• [What the task requires] Copy out each line containing "parent" from the entries below.

• [Task material]
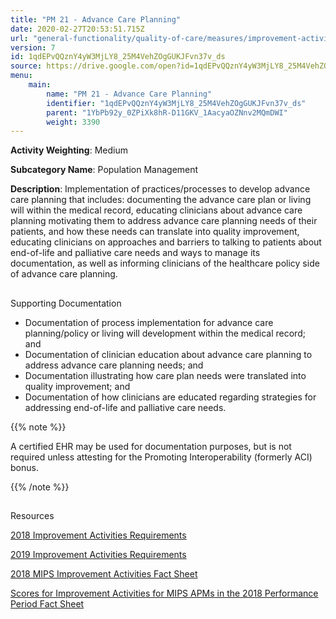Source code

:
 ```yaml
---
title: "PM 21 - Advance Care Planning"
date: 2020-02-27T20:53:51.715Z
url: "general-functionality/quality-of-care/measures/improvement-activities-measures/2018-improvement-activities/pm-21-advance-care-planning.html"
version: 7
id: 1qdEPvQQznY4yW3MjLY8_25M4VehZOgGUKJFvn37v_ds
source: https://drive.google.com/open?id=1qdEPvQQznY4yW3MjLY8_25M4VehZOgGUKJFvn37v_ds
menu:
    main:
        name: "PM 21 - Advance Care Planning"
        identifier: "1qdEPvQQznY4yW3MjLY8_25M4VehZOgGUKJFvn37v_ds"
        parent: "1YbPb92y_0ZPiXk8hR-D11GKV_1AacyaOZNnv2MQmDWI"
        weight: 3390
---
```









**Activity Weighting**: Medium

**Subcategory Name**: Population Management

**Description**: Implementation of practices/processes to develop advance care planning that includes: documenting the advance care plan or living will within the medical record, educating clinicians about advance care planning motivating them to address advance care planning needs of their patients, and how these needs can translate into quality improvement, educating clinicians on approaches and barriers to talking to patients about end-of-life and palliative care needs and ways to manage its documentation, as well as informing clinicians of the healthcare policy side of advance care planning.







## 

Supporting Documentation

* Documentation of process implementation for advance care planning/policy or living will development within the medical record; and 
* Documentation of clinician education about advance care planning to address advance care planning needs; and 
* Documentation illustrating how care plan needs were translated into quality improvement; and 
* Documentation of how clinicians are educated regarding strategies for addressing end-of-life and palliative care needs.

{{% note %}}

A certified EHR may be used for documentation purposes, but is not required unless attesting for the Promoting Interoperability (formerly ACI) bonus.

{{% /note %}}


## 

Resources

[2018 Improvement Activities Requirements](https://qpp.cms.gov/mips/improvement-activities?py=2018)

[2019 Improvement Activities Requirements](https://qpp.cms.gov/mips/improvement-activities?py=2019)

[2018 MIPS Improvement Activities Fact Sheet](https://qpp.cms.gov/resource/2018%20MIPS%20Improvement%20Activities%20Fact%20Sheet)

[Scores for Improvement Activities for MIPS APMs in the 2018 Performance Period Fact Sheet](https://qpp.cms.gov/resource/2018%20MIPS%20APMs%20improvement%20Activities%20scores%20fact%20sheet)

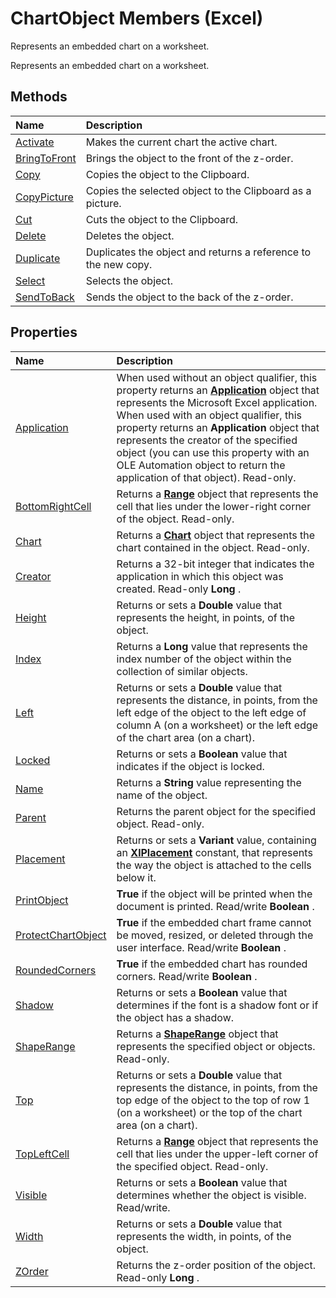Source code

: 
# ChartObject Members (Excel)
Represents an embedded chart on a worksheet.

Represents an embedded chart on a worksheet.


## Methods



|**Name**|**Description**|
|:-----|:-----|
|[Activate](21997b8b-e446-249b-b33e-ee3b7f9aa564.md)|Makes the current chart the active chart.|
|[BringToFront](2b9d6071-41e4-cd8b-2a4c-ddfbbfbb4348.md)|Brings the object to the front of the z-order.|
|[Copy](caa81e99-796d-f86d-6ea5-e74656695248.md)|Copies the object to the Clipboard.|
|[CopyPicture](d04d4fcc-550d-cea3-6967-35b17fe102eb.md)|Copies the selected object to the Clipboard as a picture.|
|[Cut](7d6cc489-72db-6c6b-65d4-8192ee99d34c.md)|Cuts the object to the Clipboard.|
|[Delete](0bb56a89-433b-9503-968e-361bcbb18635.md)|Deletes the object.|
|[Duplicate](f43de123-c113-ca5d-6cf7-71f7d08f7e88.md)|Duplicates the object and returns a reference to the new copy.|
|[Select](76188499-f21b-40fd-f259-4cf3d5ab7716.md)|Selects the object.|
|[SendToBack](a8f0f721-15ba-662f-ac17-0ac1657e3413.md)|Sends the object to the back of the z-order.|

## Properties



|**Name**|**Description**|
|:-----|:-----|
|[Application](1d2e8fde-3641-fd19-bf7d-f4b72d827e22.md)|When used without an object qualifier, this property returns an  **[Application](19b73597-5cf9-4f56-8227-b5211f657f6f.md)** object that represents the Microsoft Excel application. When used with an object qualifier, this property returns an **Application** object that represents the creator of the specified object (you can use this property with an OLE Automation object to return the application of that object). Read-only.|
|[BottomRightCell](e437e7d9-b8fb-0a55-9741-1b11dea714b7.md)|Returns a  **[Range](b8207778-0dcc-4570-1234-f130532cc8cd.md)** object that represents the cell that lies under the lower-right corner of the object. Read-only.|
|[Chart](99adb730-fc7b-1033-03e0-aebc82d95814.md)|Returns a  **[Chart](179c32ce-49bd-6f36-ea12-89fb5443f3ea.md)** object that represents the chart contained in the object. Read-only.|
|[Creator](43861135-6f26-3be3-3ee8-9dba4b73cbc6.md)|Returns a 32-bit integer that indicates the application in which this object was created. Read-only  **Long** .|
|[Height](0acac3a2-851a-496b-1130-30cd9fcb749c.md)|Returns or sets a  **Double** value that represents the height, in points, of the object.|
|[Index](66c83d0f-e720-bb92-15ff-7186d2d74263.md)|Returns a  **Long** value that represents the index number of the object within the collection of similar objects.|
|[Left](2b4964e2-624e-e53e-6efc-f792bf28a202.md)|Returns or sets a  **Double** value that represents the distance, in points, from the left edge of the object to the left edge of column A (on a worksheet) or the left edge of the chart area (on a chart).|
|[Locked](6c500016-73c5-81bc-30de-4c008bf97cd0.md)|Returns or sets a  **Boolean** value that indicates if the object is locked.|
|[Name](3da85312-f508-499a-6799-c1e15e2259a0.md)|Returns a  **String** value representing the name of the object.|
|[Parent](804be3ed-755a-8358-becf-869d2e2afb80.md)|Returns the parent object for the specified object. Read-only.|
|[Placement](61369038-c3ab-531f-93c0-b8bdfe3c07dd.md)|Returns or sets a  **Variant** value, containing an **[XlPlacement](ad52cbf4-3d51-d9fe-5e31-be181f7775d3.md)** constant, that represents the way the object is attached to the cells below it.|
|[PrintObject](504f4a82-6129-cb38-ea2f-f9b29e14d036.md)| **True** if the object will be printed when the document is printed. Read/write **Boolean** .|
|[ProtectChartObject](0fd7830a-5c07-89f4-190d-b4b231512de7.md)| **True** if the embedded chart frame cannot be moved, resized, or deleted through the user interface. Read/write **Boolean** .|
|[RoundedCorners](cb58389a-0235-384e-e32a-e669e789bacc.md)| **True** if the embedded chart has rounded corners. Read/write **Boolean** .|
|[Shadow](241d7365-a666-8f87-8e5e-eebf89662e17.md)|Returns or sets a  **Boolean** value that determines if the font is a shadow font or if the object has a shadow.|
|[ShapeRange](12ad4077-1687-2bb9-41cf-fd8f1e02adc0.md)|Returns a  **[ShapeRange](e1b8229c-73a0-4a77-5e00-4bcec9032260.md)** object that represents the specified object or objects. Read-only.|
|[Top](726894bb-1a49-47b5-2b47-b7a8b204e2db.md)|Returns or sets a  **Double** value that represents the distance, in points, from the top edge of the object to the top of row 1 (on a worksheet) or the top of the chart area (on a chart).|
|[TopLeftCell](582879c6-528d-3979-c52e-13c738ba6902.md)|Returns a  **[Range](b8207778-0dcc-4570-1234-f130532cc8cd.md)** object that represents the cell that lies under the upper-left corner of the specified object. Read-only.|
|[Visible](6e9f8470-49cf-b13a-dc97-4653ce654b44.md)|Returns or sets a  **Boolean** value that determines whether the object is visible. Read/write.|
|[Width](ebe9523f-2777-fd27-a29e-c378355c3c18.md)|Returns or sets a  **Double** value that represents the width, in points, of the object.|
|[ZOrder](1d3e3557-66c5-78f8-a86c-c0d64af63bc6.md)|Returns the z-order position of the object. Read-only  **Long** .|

• [Response for this exercise]
        parent: "1YbPb92y_0ZPiXk8hR-D11GKV_1AacyaOZNnv2MQmDWI"
|[Parent](804be3ed-755a-8358-becf-869d2e2afb80.md)|Returns the parent object for the specified object. Read-only.|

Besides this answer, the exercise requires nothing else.